You are correct in your observation. There are two main ways to graph control flow for indirect jumps.

First, static analysis can be used. For example, if the jump target is found to be selected from a jump table of limited length, the decompiler can list the entries of the jump table as possible targets. Another common case is that the jump target is taken from a variable set elsewhere in the program, but always to the same value. The decompiler can too analyse the possible values of the variable and deduce possible jump targets.

Another option is to build the control flow graph not from potential behaviour of the program, but from actual behaviour observed from a simulated or actual run of the code. While this is likely to miss some possible control flow, it usually gives you a pretty decent picture of where jumps (including indirect jumps) usually go and allows for an explanation of the program's behaviour.

CodePudding user response：

Indeed, as you already guessed, an instruction of the form JMP EAX could possibly jump anywhere and would therefore break the CFG of the program you are trying to reverse engineer (that is, you would not have exiting arcs to known pieces of code from the current basic block).

However, compilers rarely emit absolute indirect jumps. When they do they usually are for jump tables which are generated for swtitch statements. If we are talking about indirect calls, then we also have function pointers, and you see instructions of the form CALL EAX (very common in C i.e. vtables). For switch statements for example, in order to correctly handle all possible values of its input variable or expression (e.g. an int in EAX), there usually is a little bit of code that makes sure the value is in a given range, and then an absolute indirect jump through a register.

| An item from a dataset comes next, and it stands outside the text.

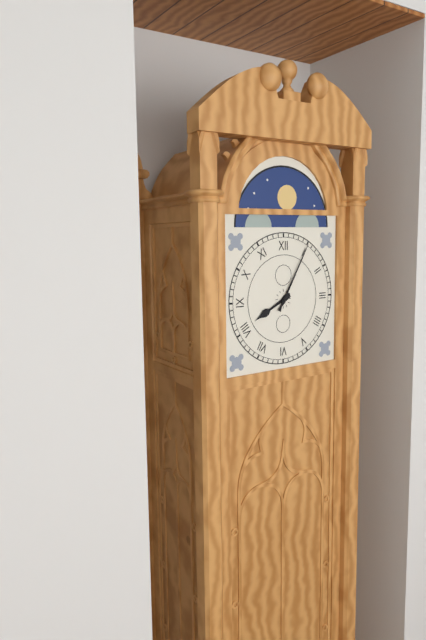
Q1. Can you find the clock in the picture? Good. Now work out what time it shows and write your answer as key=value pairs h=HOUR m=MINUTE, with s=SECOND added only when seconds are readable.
h=8 m=5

The kind idioms used and the compiler implementations (i.e. what machine code is generated) for this kind of situations are usually well known, so disassemblers and decompilers can detect them and figure out the input constraints plus the location of the jump table, and therefore the correct destinations (which is what IDA/HexRays does). Sometimes however this is not possible or simply too difficult for your disassembler/decompiler to figure out (e.g. the compiler used different unknown semantics, or the programmer purposely tried make reverse engineering harder).